◆ Given request ◆
Reproduce the data verbatim, from its first line through the line that contains "14: (710, 2)", including both of those lines.

┄┄┄┄┄┄┄┄┄┄

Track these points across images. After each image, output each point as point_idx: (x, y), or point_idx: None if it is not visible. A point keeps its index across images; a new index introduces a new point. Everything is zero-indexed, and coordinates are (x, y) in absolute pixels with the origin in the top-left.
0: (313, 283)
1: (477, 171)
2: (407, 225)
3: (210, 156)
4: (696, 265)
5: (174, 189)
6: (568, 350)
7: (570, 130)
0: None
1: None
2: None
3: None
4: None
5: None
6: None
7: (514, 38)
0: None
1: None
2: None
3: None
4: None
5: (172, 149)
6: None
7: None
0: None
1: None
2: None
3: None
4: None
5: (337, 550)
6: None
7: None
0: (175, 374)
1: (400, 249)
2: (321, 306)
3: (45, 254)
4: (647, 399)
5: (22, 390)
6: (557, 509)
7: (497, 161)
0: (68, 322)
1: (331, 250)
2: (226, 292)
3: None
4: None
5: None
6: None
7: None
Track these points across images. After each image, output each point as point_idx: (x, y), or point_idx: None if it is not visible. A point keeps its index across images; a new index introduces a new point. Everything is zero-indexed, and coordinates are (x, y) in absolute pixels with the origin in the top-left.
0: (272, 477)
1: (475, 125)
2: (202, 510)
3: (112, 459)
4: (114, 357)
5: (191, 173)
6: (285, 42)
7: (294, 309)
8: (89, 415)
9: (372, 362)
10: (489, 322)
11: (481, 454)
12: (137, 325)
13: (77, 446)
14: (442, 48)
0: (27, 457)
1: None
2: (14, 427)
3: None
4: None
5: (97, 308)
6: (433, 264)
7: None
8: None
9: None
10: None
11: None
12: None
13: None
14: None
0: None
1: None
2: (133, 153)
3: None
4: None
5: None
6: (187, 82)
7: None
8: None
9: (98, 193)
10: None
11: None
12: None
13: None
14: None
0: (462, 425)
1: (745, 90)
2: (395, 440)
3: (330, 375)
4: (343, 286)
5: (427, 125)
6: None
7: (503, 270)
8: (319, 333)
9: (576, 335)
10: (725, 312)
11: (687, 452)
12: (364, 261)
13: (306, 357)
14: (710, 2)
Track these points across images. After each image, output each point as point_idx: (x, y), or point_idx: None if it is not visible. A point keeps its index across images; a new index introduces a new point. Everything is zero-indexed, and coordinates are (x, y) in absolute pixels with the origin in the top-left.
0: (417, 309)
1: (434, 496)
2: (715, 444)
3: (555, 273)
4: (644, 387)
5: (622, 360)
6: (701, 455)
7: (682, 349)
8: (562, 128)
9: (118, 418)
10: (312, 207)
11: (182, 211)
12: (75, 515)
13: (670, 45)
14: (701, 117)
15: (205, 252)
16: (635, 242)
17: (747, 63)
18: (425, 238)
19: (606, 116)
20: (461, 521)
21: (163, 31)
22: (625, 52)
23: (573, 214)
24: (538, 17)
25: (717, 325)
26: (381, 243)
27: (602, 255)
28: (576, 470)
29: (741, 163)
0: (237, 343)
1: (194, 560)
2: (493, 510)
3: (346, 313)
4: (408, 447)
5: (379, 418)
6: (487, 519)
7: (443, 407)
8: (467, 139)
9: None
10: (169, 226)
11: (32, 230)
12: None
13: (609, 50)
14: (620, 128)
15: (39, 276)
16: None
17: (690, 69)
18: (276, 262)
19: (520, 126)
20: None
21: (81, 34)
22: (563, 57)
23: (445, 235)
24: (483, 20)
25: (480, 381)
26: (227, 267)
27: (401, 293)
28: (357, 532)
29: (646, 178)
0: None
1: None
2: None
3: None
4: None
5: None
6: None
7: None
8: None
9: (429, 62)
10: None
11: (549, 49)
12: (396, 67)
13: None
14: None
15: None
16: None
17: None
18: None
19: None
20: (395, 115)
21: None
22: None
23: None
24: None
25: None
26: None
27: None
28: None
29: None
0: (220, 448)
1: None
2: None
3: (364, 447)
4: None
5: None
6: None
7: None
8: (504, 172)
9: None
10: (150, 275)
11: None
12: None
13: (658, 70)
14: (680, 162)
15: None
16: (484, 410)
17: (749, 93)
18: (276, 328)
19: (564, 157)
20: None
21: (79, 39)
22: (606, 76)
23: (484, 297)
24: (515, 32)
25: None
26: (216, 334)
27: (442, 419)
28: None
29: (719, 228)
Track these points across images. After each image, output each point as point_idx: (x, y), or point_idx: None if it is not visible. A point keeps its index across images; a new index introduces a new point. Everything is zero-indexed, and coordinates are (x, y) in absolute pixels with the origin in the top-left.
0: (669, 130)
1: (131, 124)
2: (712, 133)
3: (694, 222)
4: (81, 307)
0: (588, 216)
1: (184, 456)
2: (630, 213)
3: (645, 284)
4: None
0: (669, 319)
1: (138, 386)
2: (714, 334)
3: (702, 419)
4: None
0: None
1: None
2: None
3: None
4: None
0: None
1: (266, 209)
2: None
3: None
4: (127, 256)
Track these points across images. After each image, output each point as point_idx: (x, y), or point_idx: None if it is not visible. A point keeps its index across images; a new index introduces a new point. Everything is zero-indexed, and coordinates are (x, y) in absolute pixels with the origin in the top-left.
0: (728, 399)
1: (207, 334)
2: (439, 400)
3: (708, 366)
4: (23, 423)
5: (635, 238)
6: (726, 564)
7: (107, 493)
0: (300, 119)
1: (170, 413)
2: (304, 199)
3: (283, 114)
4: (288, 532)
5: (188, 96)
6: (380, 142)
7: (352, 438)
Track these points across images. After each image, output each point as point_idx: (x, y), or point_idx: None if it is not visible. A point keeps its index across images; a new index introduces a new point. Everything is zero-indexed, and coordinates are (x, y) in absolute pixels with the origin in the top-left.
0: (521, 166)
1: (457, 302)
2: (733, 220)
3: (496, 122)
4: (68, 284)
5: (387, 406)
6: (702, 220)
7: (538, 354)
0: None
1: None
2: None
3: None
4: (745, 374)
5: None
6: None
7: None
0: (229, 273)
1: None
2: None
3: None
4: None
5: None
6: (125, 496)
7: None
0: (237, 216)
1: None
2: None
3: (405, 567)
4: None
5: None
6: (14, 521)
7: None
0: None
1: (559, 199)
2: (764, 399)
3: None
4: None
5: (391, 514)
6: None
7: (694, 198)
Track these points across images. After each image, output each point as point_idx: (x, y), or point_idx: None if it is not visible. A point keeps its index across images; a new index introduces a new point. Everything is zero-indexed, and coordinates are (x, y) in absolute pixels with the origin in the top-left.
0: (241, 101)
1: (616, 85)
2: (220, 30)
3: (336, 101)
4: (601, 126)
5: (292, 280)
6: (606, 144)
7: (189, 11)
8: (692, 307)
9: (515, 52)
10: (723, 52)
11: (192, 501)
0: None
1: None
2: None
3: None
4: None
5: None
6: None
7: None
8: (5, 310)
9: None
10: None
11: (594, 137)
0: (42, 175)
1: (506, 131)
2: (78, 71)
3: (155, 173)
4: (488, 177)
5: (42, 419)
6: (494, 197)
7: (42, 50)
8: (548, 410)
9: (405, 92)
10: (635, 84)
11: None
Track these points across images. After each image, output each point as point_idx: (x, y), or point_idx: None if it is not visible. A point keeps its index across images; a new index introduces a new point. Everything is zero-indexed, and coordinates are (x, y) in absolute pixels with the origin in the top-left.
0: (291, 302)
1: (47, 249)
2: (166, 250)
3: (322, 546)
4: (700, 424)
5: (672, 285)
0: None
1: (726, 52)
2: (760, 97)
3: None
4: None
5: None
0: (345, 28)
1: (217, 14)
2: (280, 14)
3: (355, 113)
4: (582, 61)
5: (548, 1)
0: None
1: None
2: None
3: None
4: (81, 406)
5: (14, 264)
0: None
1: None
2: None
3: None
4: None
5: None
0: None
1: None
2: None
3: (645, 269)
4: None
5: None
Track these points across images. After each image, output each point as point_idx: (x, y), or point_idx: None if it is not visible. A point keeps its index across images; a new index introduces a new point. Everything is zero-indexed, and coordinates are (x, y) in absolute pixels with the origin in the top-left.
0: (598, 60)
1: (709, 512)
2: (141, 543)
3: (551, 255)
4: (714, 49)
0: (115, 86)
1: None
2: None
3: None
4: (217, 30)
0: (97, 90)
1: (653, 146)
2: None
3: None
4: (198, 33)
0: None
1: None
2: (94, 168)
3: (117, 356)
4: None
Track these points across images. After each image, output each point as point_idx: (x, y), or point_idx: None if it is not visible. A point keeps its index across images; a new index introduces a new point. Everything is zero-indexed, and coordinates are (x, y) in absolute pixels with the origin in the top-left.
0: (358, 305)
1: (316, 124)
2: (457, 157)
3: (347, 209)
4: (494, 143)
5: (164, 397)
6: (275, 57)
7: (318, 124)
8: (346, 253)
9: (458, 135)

┄┄┄┄┄┄┄┄┄┄

◆ Solution to this exercise ◆
Track these points across images. After each image, output each point as point_idx: (x, y), or point_idx: None if it is not visible. A point keeps its index across images; a new index introduces a new point. Everything is zero-indexed, and coordinates are (x, y) in absolute pixels with the origin in the top-left.
0: (313, 283)
1: (477, 171)
2: (407, 225)
3: (210, 156)
4: (696, 265)
5: (174, 189)
6: (568, 350)
7: (570, 130)
0: None
1: None
2: None
3: None
4: None
5: None
6: None
7: (514, 38)
0: None
1: None
2: None
3: None
4: None
5: (172, 149)
6: None
7: None
0: None
1: None
2: None
3: None
4: None
5: (337, 550)
6: None
7: None
0: (175, 374)
1: (400, 249)
2: (321, 306)
3: (45, 254)
4: (647, 399)
5: (22, 390)
6: (557, 509)
7: (497, 161)
0: (68, 322)
1: (331, 250)
2: (226, 292)
3: None
4: None
5: None
6: None
7: None
Track these points across images. After each image, output each point as point_idx: (x, y), or point_idx: None if it is not visible. A point keeps its index across images; a new index introduces a new point. Everything is zero-indexed, and coordinates are (x, y) in absolute pixels with the origin in the top-left.
0: (272, 477)
1: (475, 125)
2: (202, 510)
3: (112, 459)
4: (114, 357)
5: (191, 173)
6: (285, 42)
7: (294, 309)
8: (89, 415)
9: (372, 362)
10: (489, 322)
11: (481, 454)
12: (137, 325)
13: (77, 446)
14: (442, 48)
0: (27, 457)
1: None
2: (14, 427)
3: None
4: None
5: (97, 308)
6: (433, 264)
7: None
8: None
9: None
10: None
11: None
12: None
13: None
14: None
0: None
1: None
2: (133, 153)
3: None
4: None
5: None
6: (187, 82)
7: None
8: None
9: (98, 193)
10: None
11: None
12: None
13: None
14: None
0: (462, 425)
1: (745, 90)
2: (395, 440)
3: (330, 375)
4: (343, 286)
5: (427, 125)
6: None
7: (503, 270)
8: (319, 333)
9: (576, 335)
10: (725, 312)
11: (687, 452)
12: (364, 261)
13: (306, 357)
14: (710, 2)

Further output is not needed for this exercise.